**WORK REQUEST:** Only lines with the word "format" are needed; collect each of them from the listing below.
[Start of Attachment]
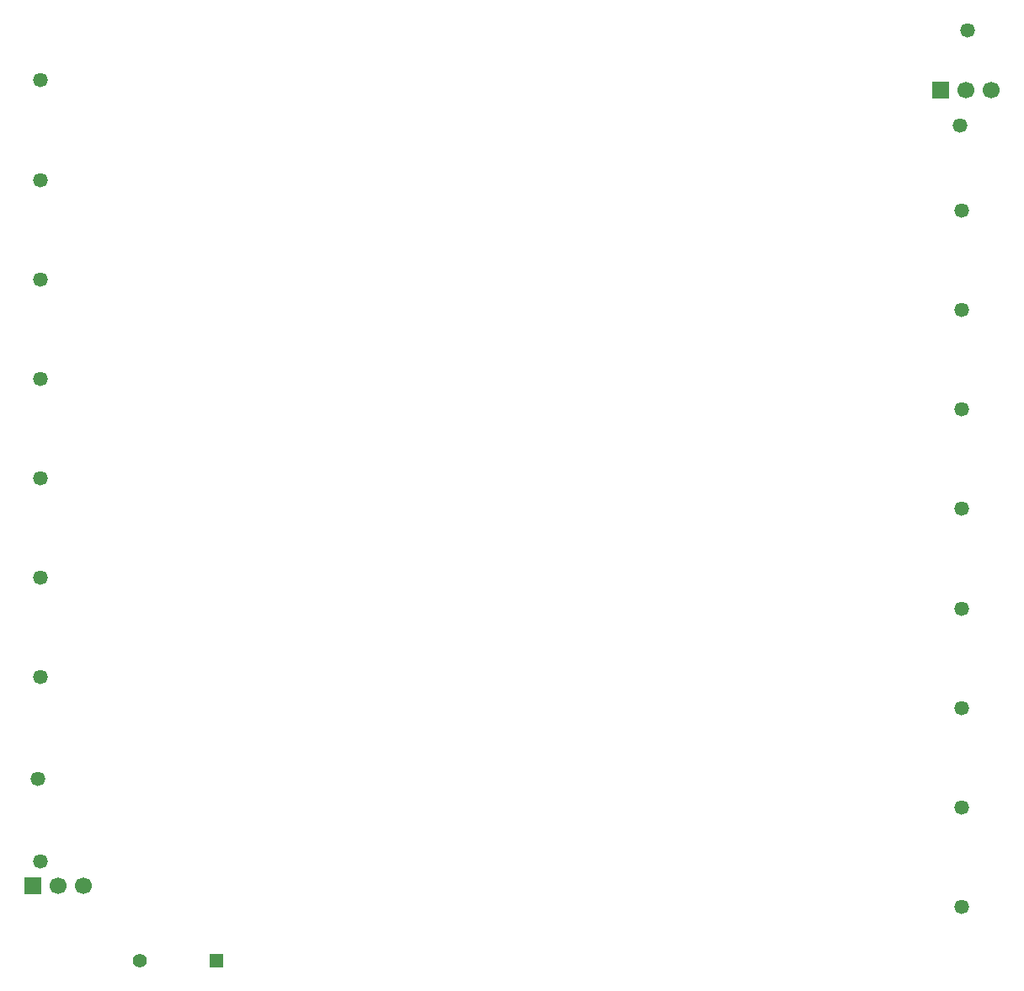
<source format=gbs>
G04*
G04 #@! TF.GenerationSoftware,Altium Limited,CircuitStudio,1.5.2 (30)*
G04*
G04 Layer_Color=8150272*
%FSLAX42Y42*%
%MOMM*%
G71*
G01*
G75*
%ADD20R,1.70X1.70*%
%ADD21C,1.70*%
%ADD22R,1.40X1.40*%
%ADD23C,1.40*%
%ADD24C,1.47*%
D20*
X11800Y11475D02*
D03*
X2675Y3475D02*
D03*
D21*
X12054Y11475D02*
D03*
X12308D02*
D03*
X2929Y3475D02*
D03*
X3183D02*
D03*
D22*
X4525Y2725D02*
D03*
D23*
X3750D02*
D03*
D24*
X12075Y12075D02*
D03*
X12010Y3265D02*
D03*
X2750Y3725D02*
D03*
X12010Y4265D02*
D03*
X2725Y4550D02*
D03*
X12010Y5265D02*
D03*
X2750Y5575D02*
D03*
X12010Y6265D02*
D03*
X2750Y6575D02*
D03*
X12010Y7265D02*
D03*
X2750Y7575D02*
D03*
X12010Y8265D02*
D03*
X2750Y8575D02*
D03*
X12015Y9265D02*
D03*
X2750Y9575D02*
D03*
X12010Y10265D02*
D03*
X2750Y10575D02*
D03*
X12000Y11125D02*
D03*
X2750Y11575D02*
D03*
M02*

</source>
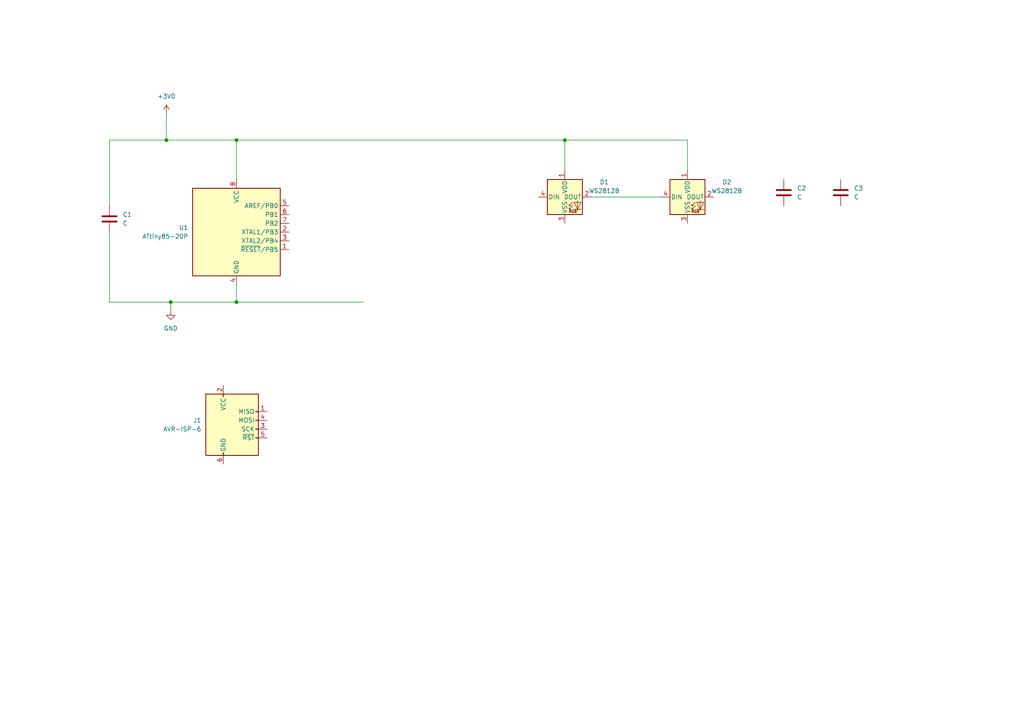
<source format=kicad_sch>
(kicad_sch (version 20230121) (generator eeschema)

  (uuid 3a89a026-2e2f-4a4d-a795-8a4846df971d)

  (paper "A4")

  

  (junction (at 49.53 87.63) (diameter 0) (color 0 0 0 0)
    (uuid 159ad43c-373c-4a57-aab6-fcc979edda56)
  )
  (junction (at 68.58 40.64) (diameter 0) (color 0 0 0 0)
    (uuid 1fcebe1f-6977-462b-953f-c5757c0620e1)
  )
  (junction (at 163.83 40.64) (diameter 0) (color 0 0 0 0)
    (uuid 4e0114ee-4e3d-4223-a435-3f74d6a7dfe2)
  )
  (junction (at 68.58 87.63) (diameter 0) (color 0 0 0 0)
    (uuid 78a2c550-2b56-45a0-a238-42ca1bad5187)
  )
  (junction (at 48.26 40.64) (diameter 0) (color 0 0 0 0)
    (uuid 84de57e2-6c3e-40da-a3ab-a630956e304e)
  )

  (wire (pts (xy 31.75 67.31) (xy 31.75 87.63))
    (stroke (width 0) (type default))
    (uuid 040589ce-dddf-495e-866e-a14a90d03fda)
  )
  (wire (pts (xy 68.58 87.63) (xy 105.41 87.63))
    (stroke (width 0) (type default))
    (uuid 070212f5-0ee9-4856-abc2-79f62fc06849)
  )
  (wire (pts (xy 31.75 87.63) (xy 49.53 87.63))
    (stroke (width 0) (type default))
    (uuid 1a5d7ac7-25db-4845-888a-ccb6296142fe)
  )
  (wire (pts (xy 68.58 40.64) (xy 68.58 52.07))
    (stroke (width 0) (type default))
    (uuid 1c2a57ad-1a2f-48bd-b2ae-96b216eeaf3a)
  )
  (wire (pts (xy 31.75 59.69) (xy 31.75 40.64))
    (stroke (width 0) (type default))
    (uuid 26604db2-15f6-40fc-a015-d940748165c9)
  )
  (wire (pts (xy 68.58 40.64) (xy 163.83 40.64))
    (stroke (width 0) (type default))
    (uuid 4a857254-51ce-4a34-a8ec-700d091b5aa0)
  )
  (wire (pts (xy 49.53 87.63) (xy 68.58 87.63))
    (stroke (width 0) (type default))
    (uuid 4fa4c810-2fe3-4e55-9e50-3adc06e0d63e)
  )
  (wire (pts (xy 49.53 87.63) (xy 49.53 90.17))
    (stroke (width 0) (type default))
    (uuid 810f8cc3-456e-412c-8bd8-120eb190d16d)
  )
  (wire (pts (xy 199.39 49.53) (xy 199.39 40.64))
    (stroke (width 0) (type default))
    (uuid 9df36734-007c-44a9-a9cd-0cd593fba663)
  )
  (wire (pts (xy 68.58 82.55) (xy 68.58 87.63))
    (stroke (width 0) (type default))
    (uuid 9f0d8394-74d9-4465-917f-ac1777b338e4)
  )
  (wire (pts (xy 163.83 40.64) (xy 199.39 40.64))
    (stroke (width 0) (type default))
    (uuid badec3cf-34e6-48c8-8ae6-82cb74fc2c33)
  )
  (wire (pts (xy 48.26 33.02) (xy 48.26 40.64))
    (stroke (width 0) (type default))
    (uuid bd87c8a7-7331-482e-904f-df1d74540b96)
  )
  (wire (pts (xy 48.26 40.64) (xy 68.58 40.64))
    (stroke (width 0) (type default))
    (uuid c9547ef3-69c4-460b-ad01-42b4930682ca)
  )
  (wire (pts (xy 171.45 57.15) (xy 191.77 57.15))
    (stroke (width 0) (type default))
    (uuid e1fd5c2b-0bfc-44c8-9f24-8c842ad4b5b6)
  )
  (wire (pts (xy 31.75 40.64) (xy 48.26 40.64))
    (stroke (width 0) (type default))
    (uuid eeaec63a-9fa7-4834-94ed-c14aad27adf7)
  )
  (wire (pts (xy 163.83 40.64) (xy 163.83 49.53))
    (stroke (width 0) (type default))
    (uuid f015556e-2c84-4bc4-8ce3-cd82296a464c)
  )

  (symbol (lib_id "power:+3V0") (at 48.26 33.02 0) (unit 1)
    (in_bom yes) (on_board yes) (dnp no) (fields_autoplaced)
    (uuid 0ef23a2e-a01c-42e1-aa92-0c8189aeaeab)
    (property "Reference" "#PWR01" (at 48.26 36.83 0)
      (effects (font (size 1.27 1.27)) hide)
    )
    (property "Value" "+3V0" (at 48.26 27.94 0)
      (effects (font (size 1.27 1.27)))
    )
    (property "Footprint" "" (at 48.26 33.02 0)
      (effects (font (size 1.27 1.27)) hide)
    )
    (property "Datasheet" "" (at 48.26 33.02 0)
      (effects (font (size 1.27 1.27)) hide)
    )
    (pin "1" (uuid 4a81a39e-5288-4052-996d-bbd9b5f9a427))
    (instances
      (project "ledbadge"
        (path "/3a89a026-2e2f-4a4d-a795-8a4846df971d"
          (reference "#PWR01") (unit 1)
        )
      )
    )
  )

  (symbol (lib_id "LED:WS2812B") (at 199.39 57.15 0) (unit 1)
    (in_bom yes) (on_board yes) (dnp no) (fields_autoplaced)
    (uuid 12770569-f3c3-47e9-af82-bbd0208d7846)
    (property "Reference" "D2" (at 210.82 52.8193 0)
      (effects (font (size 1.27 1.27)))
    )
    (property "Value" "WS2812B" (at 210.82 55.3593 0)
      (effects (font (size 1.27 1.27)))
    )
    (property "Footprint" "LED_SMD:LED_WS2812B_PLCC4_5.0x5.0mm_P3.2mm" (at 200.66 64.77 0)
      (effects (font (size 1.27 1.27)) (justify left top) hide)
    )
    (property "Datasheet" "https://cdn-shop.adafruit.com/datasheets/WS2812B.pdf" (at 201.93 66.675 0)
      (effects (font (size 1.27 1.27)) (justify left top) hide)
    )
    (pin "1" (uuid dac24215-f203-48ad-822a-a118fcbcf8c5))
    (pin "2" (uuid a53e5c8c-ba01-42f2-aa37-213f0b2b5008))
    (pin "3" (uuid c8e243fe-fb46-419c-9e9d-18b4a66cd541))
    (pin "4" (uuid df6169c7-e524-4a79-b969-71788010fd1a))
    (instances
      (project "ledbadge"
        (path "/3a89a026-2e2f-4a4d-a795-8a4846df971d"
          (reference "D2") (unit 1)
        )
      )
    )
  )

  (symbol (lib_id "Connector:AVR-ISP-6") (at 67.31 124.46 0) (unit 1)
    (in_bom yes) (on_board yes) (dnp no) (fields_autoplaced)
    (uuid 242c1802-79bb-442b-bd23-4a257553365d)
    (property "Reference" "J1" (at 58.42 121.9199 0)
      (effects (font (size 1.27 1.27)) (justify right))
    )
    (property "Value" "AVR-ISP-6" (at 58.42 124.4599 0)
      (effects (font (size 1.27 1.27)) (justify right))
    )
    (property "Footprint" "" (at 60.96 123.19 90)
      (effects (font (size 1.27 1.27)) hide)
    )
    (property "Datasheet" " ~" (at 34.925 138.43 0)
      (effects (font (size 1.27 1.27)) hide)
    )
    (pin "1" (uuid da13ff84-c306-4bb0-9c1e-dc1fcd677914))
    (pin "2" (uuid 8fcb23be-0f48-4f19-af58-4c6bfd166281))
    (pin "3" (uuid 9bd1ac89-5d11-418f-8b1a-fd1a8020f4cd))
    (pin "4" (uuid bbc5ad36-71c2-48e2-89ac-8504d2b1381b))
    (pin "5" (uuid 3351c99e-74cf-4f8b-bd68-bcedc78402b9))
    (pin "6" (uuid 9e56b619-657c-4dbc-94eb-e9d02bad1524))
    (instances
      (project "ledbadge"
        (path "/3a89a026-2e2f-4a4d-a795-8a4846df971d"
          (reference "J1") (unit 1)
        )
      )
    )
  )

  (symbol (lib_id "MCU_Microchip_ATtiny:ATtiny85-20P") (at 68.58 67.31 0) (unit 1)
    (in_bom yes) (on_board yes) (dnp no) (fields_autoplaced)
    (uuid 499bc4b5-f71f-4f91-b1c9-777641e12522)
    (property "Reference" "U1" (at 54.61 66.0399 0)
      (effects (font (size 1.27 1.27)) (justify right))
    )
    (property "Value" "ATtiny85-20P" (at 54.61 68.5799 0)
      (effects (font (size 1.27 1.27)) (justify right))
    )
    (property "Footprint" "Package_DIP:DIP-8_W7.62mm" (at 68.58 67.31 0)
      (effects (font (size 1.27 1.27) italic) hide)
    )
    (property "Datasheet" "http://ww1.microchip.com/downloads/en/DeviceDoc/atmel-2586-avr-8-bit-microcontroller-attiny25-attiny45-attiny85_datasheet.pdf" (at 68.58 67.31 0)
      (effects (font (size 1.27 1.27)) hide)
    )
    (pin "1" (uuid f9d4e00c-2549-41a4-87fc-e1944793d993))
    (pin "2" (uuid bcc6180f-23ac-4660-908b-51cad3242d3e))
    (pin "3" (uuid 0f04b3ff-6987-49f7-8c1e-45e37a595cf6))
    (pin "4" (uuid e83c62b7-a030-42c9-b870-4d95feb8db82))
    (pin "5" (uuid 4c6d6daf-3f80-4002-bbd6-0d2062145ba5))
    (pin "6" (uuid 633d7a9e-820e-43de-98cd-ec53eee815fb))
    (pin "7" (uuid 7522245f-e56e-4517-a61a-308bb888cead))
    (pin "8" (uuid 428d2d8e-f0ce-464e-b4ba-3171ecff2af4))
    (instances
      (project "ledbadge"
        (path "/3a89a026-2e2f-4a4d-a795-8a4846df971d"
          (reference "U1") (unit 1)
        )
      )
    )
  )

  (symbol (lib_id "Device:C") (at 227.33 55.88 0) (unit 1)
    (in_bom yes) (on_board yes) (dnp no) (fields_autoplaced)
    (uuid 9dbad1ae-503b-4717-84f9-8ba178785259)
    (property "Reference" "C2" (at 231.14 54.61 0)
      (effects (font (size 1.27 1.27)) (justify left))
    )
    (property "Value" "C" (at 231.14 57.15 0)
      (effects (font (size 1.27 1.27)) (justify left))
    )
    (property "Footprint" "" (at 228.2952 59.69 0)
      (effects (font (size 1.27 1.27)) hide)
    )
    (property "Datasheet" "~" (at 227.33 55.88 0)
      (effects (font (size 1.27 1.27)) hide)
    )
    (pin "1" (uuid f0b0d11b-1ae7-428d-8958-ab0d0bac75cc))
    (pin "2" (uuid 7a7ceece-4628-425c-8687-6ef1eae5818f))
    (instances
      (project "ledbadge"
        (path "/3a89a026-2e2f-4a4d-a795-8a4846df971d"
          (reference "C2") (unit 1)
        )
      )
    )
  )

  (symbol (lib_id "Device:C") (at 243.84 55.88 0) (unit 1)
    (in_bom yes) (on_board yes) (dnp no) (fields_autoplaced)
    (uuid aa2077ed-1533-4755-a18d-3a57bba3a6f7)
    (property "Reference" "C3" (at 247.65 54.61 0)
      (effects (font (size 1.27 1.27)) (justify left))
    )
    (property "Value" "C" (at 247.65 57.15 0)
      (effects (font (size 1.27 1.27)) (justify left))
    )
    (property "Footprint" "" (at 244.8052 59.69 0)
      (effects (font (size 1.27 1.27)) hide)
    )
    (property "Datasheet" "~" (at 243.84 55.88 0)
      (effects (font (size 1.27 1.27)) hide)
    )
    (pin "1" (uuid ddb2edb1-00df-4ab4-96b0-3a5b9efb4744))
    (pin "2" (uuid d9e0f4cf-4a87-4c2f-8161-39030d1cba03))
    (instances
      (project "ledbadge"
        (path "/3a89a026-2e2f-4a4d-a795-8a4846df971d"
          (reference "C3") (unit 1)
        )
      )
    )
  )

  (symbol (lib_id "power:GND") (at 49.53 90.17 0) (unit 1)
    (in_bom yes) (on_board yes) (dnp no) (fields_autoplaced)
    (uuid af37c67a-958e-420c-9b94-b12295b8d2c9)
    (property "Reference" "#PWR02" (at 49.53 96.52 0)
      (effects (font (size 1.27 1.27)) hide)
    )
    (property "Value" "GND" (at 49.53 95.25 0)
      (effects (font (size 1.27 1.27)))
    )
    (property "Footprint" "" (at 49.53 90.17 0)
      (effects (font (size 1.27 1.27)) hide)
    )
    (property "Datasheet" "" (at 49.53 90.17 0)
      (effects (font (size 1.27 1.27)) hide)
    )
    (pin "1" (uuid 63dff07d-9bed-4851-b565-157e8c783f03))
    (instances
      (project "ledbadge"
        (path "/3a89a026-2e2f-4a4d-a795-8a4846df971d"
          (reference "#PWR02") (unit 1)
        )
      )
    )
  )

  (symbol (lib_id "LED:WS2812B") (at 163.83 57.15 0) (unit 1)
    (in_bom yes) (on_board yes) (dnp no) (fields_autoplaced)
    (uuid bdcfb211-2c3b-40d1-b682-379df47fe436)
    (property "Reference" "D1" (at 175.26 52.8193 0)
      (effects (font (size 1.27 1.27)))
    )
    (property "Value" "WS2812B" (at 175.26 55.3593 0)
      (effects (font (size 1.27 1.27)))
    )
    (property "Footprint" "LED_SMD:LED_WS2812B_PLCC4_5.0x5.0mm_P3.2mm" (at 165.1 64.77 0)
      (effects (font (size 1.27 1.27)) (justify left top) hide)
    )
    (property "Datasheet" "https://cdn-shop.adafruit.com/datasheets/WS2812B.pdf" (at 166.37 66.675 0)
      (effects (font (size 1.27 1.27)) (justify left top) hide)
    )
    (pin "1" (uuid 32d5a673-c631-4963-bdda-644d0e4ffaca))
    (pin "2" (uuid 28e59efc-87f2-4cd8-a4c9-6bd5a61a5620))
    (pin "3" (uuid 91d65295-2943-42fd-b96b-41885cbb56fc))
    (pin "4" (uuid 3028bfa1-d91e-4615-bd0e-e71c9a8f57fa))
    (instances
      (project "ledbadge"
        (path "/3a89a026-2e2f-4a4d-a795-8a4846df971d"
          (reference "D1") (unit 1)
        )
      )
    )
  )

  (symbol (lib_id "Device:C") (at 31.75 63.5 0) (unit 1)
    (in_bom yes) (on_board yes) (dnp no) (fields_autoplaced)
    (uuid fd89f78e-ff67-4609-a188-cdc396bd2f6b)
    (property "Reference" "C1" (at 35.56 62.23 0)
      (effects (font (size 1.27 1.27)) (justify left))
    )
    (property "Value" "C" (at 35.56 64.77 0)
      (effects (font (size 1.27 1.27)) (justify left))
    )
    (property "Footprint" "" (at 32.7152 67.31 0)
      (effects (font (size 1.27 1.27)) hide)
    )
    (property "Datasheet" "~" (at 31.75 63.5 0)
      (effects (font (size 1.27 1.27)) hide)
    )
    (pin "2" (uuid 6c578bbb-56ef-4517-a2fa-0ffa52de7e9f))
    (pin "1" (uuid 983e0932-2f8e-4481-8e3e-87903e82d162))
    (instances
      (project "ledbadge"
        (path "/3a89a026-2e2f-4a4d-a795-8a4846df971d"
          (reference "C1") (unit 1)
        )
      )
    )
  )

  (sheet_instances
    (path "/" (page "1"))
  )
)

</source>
[End of Attachment]
**WRITTEN SOLUTION:**
<source format=gbs>
<source format=kicad_sch>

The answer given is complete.